Show Report
Deacon latched on to the silvery, shiny metallic mood that has run like a thread of mercury through the season. Of course, he pushed it further.
Cecil Beaton, Andy Warhol, Leda and the Swan and Nudie's Rodeo Couture. Of all the inventive, eclectic designers working in London, Giles Deacon's reference-points are always the most esoteric. Maybe it's because his aesthetic is so well honed that he can roam far and wide for his inspiration. Whatever Deacon looks at, on his catwalk it always becomes Giles.
For spring, Deacon latched on to the silvery, shiny metallic mood that has run like a thread of mercury through the season. Of course, he pushed it further - witness the bacofoil Factory backdrop to his collection, and the first half-dozen looks in Ziggy Stardust silver leather. Deacon's SHOWstudio residency back in July inspired those, he said, starting him off looking at Nudie's dazzling cowboy suits, Warhol Superstars and the idea of smoke and mirrors. That symphony in silver lead him to Cecil Beaton, and his Surrealist portraits of his photogenic debutante siblings Nancy and Baba. Then there were John Maybury's shots of Leigh Bowery in a silver mask that Deacon remembered admiring in his teenage years - and so a collection was born.
What it boiled down to were more of Deacon's greatest hits - neat suiting, pretty prints and a few overblown, editorial-ready ball-gowns for good measure. That's not to denigrate those signatures. The print was an abstract rendering of swans swooping across fitted frocks and wide trousers, the suiting came in black, red and Persil white, trousers elongated to infinity over towering platforms. Those diva dresses, meanwhile, were exquisite, laser-cut duchesse satin imitating lace, encrusted with crystals and feathers and sweeping as regally as any of Beaton's iconic royal portraits.

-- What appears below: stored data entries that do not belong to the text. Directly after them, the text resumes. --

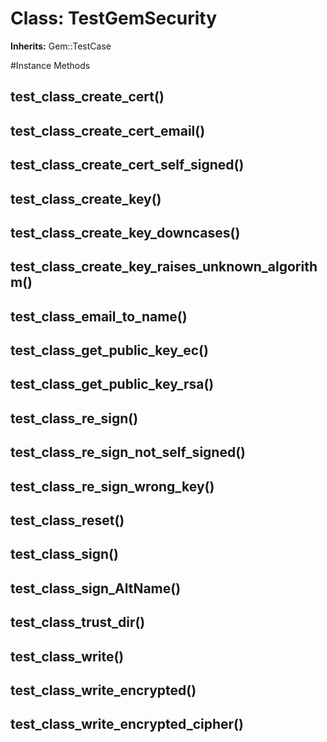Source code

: # Class: TestGemSecurity
**Inherits:** Gem::TestCase
    




#Instance Methods
## test_class_create_cert() [](#method-i-test_class_create_cert)

## test_class_create_cert_email() [](#method-i-test_class_create_cert_email)

## test_class_create_cert_self_signed() [](#method-i-test_class_create_cert_self_signed)

## test_class_create_key() [](#method-i-test_class_create_key)

## test_class_create_key_downcases() [](#method-i-test_class_create_key_downcases)

## test_class_create_key_raises_unknown_algorithm() [](#method-i-test_class_create_key_raises_unknown_algorithm)

## test_class_email_to_name() [](#method-i-test_class_email_to_name)

## test_class_get_public_key_ec() [](#method-i-test_class_get_public_key_ec)

## test_class_get_public_key_rsa() [](#method-i-test_class_get_public_key_rsa)

## test_class_re_sign() [](#method-i-test_class_re_sign)

## test_class_re_sign_not_self_signed() [](#method-i-test_class_re_sign_not_self_signed)

## test_class_re_sign_wrong_key() [](#method-i-test_class_re_sign_wrong_key)

## test_class_reset() [](#method-i-test_class_reset)

## test_class_sign() [](#method-i-test_class_sign)

## test_class_sign_AltName() [](#method-i-test_class_sign_AltName)

## test_class_trust_dir() [](#method-i-test_class_trust_dir)

## test_class_write() [](#method-i-test_class_write)

## test_class_write_encrypted() [](#method-i-test_class_write_encrypted)

## test_class_write_encrypted_cipher() [](#method-i-test_class_write_encrypted_cipher)


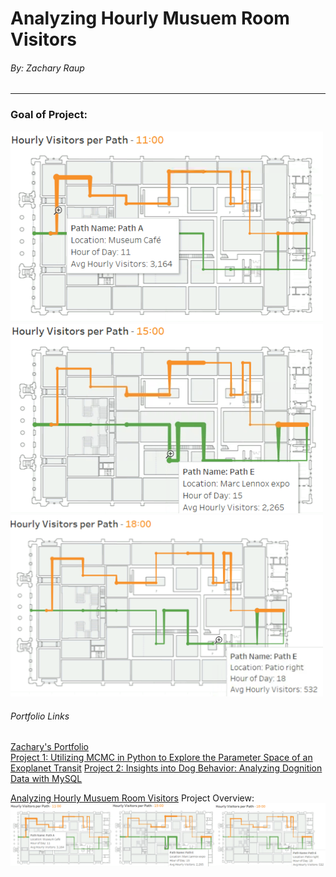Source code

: # Analyzing Hourly Musuem Room Visitors
###### By: Zachary Raup
---
### Goal of Project:


<img src="11.png" width="500" />

<img src="15.png" width="500" />

<img src="18.png" width="500" />





###### Portfolio Links
[Zachary's Portfolio](README.md)  
[Project 1: Utilizing MCMC in Python to Explore the Parameter Space of an Exoplanet Transit](TOI4153_port.md)
[Project 2: Insights into Dog Behavior: Analyzing Dognition Data with MySQL](MySQL_port.md)


[Analyzing Hourly Musuem Room Visitors](MuesTabl.md)
Project Overview:
<img src="anim.png" width="700" />
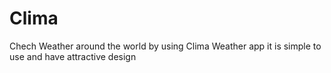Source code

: # Clima
Chech Weather around the world by using Clima Weather app
it is simple to use and have attractive design
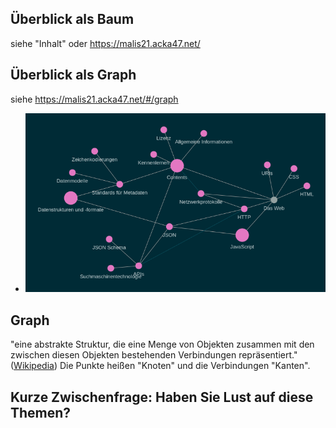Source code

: ## Überblick als Baum
siehe "Inhalt" oder https://malis21.acka47.net/
## Überblick als Graph
siehe https://malis21.acka47.net/#/graph
- ![image.png](../assets/image_1633957313840_0.png)
## Graph
"eine abstrakte Struktur, die eine Menge von Objekten zusammen mit den zwischen diesen Objekten bestehenden Verbindungen repräsentiert." ([Wikipedia](https://de.wikipedia.org/wiki/Graph_(Graphentheorie)))
Die Punkte heißen "Knoten" und die Verbindungen "Kanten".
## Kurze Zwischenfrage: Haben Sie Lust auf diese Themen?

The Surrealism of Beaton was best evoked by the spectacular Stephen Jones headpieces, a trio of masks exploding into life-sized swans in black, red and white with fluttery ostrich-wings and diamante beaks. There was a bit of Warhol in them too - you could just imagine Candy Darling strutting around the back room of Max's Kansas City, make-up melting down her face under her swan atop a feather-trimmed Giles' hostess gown. Giles loves a touch of divine decadence, especially if it borders on camp excess. 'Borders' is the wrong word - this collection teetered precariously on the brink of terribly bad taste, but Giles' balancing-act paid off.